De ser verdad, como dicen algunos, que la literatura tiene en realidad pocos temas que van variando sus matices a lo largo del tiempo, podríamos entender que se repitan tanto ciertos asuntos, ciertas obsesiones, en la obra de individuos o naciones. Los grandes temas literarios (la muerte, el tiempo, las transformaciones del yo…) se niegan a desaparecer porque son parte de la experiencia humana. Por esa misma omnipresencia uno pudiera pensar que el cuidado de los hijos podría ser una manera, un subgénero de la llamada poesía amorosa, pero no es así. El dicho y redicho poema pasional, erótico, el canto del hombre hacia el cuerpo femenino (no sé si a la mujer, pero definitivamente a su cuerpo) ocupa casi todo el espacio de lo “amoroso” en la literatura.
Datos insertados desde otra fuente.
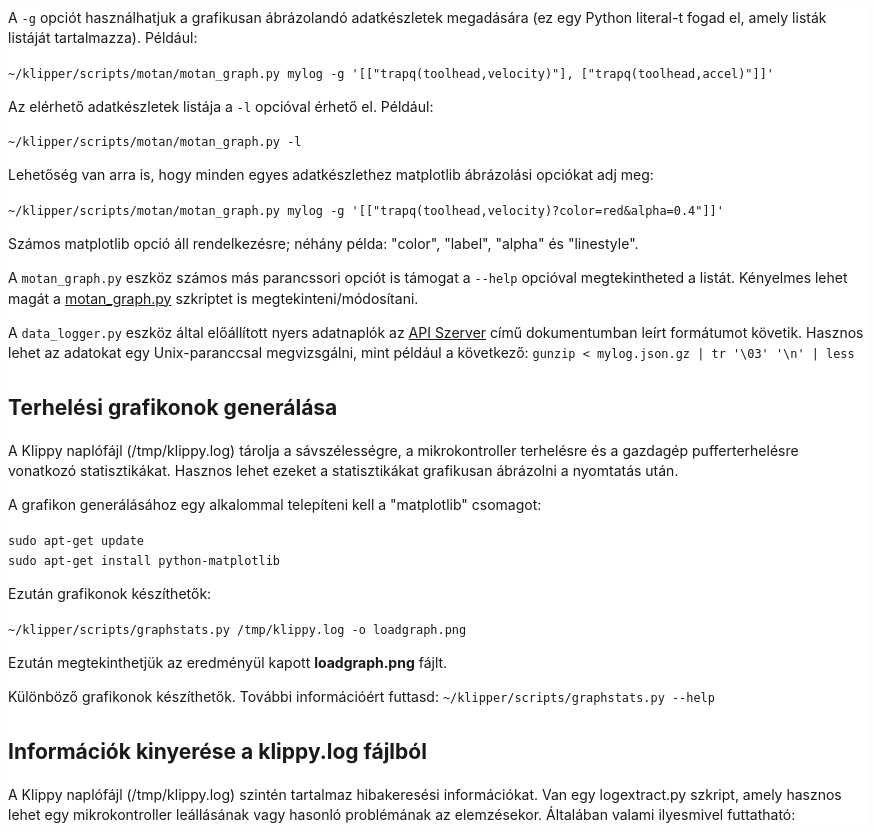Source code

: A `-g` opciót használhatjuk a grafikusan ábrázolandó adatkészletek megadására (ez egy Python literal-t fogad el, amely listák listáját tartalmazza). Például:

```
~/klipper/scripts/motan/motan_graph.py mylog -g '[["trapq(toolhead,velocity)"], ["trapq(toolhead,accel)"]]'
```

Az elérhető adatkészletek listája a `-l` opcióval érhető el. Például:

```
~/klipper/scripts/motan/motan_graph.py -l
```

Lehetőség van arra is, hogy minden egyes adatkészlethez matplotlib ábrázolási opciókat adj meg:

```
~/klipper/scripts/motan/motan_graph.py mylog -g '[["trapq(toolhead,velocity)?color=red&alpha=0.4"]]'
```

Számos matplotlib opció áll rendelkezésre; néhány példa: "color", "label", "alpha" és "linestyle".

A `motan_graph.py` eszköz számos más parancssori opciót is támogat a `--help` opcióval megtekintheted a listát. Kényelmes lehet magát a [motan_graph.py](../scripts/motan/motan_graph.py) szkriptet is megtekinteni/módosítani.

A `data_logger.py` eszköz által előállított nyers adatnaplók az [API Szerver](API_Server.md) című dokumentumban leírt formátumot követik. Hasznos lehet az adatokat egy Unix-paranccsal megvizsgálni, mint például a következő: `gunzip < mylog.json.gz | tr '\03' '\n' | less`

## Terhelési grafikonok generálása

A Klippy naplófájl (/tmp/klippy.log) tárolja a sávszélességre, a mikrokontroller terhelésre és a gazdagép pufferterhelésre vonatkozó statisztikákat. Hasznos lehet ezeket a statisztikákat grafikusan ábrázolni a nyomtatás után.

A grafikon generálásához egy alkalommal telepíteni kell a "matplotlib" csomagot:

```
sudo apt-get update
sudo apt-get install python-matplotlib
```

Ezután grafikonok készíthetők:

```
~/klipper/scripts/graphstats.py /tmp/klippy.log -o loadgraph.png
```

Ezután megtekinthetjük az eredményül kapott **loadgraph.png** fájlt.

Különböző grafikonok készíthetők. További információért futtasd: `~/klipper/scripts/graphstats.py --help `

## Információk kinyerése a klippy.log fájlból

A Klippy naplófájl (/tmp/klippy.log) szintén tartalmaz hibakeresési információkat. Van egy logextract.py szkript, amely hasznos lehet egy mikrokontroller leállásának vagy hasonló problémának az elemzésekor. Általában valami ilyesmivel futtatható:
La palabra amor, en boca de autores hombres, necesita ser refundada. Las escritoras, hace ya bastante tiempo, exploran la conexión entre literatura y cuidados, y revisitan críticamente el concepto de maternidad. ¿No es momento, entonces, de que los escritores emprendamos una búsqueda parecida, encaminada a cuestionarnos acerca de nuestra paternidad, cuidados, y el rol de todo ello en la literatura que escribimos y consumimos?
VI
Estoy convencido de que, por demasiado tiempo, el patriarcado ha cercenado la ternura como posibilidad poética escrita por hombres, y le ha dado un significado predecible a la palabra amor. La vulnerabilidad del padre que teme, del hombre que ama sin erotismo, no tiene mucho espacio ni representantes dentro ni fuera del poema. En literatura, en la vida, la paternidad es más sinónimo de violencia o de ausencia, que de cuidados. La literatura contemporánea escrita por hombres habla más del cuidado de la naturaleza que del de los propios hijos.
Sin embargo, hablar de la naturaleza es un avance, puesto que anuncia que nuevas sensibilidades y nuevos temas literarios son posibles. La paternidad que ahora comento irá apareciendo en obras literarias porque el amor existe, porque está ahí, caminando por mi estudio y por la casa de muchas otras familias en las que alguien, padre o madre, se dedica a escribir. Soy testigo de que cada vez más padres, escritores o no, se dedican con amor a sus hijos. Sin embargo, para que esa realidad también aparezca en el poema es necesario perder el miedo a la vulnerabilidad que la ternura y los cuidados implican. Es necesario re-significar la palabra amor, enriquecerla.
Todo escritor tiene derecho a escribir con libertad sobre cualquier tema, y la conquista de la ternura es una expresión de libertad creativa que no debe seguir aplazándose. Tenemos derecho de hablar, de sentir, ese amor que exigen los cuidados. Vale la pena luchar por ello frente a la página en blanco. Es necesario conquistar los espacios que le hemos cedido a la violencia para redefinir nuestra identidad y, con ello, nuestra literatura.